06/03/2026
Most people blame age.
And sometimes age is absolutely part of the conversation.
Tissues change. Recovery changes. Hormones change. Strength, balance, vision, reaction time, sleep, stress, inflammation, medication, illness, workload, and life experience can all influence how the body feels and functions over time.
But I also think pain often gets simplified too quickly.
A sore knee becomes, “I’m getting older.”
A stiff back becomes, “That’s just my arthritis.”
An unstable ankle becomes, “That’s that old injury.”
A tight shoulder becomes, “That’s the surgery I had years ago.”
And sometimes those things matter.
But sometimes they are only one chapter of a much longer story.
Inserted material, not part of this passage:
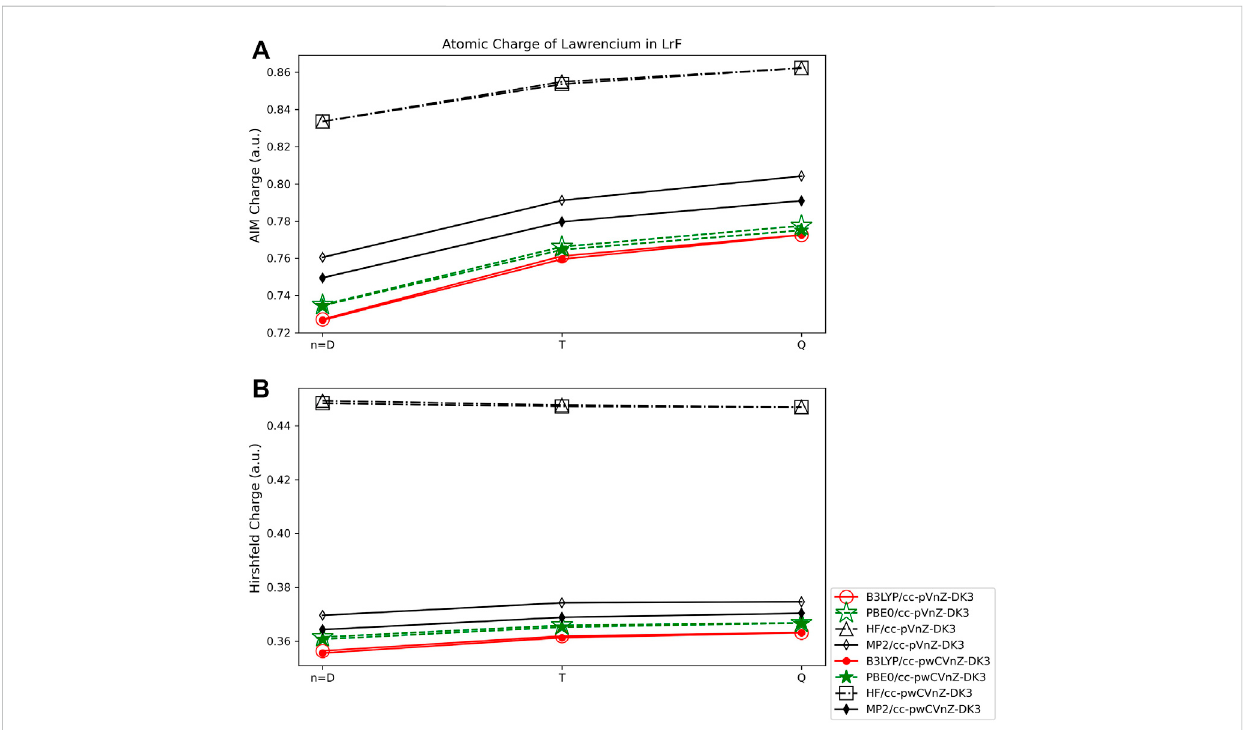
FIGURE 11 Atomic charge of lawrencium in LrF determined using a number of theoretical methods, Dunning style basis sets, and population analysis methods: (A) AIM, and (B) Hirshfeld (*Note that scales vary from one analysis method to another.).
Over the years, I have worked with people who have had hip replacements, broken toes, fractured ankles, torn ligaments, broken clavicles, shoulder injuries, elbow injuries, femur fractures, surgeries, scars, pregnancies, strokes, long COVID, concussions, chronic illness, neurological changes, and injuries they barely think about anymore because life moved on.
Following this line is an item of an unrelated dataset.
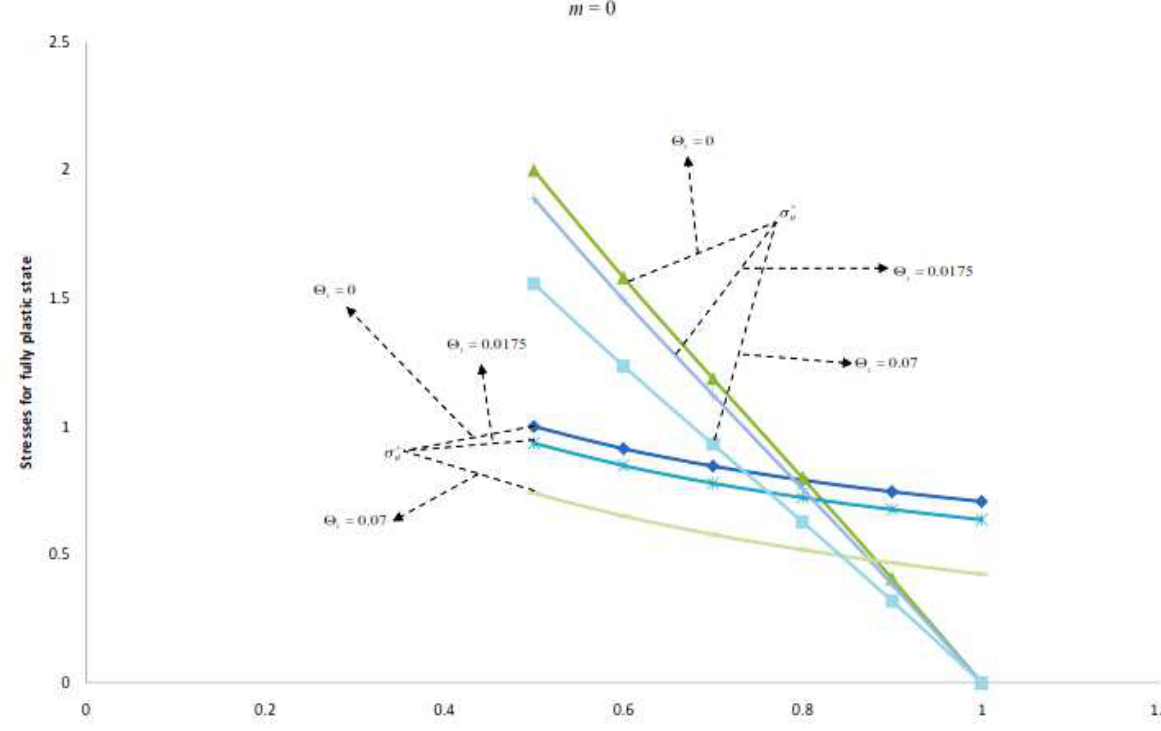
with respect to radii ratio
What interests me is how often the body continues carrying parts of that story long after someone stops thinking about it.
An injury heals.
A surgery becomes a memory.
Life moves forward.
Yet the body may still be using some of the same strategies it developed along the way.
Sometimes that becomes obvious.
Sometimes it doesn’t.
Sometimes people are genuinely surprised when a conversation about an old ankle injury turns into a conversation about balance, walking, confidence, or a completely different area of the body.
I see that more often than people might expect.
The body is constantly working with what is available to it. Strength. Stability. Mobility. Recovery. Sleep. Stress. History. Support. Capacity.
That is one of the reasons I try not to get too attached to a single explanation.
People are rarely as simple as a diagnosis, an image, a body part, or a painful area.
There is usually more to the story.
So no, I do not always blame age first.
I get curious about history.
Because pain is not always where the story started.